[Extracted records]
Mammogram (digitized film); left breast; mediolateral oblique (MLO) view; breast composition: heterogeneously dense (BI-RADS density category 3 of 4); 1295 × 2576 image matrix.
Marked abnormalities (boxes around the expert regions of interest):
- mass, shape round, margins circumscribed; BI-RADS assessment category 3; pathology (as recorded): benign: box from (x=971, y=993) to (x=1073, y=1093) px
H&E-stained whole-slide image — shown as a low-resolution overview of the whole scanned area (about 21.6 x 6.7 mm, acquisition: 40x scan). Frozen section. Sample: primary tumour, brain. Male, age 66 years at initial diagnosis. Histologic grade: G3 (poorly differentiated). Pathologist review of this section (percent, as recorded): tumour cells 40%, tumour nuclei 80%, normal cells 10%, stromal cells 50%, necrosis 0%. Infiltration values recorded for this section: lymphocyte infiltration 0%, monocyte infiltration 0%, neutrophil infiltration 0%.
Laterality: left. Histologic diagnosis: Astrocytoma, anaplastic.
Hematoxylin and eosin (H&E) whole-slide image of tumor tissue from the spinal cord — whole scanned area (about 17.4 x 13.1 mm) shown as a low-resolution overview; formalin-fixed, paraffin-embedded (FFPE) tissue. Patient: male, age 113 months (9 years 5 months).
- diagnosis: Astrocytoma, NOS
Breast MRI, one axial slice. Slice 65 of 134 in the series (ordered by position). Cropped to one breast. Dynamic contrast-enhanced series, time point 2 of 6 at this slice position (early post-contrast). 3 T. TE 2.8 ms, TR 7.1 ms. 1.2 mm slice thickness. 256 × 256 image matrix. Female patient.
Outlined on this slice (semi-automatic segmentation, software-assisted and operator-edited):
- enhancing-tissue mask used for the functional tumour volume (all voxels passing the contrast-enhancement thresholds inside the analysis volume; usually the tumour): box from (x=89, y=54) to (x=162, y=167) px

▶ **Exercise**
Your answer must be the data above, copied exactly from its first line through the line containing "- mass, shape", and nothing more.

▶ **Output**
Mammogram (digitized film); left breast; mediolateral oblique (MLO) view; breast composition: heterogeneously dense (BI-RADS density category 3 of 4); 1295 × 2576 image matrix.
Marked abnormalities (boxes around the expert regions of interest):
- mass, shape round, margins circumscribed; BI-RADS assessment category 3; pathology (as recorded): benign: box from (x=971, y=993) to (x=1073, y=1093) px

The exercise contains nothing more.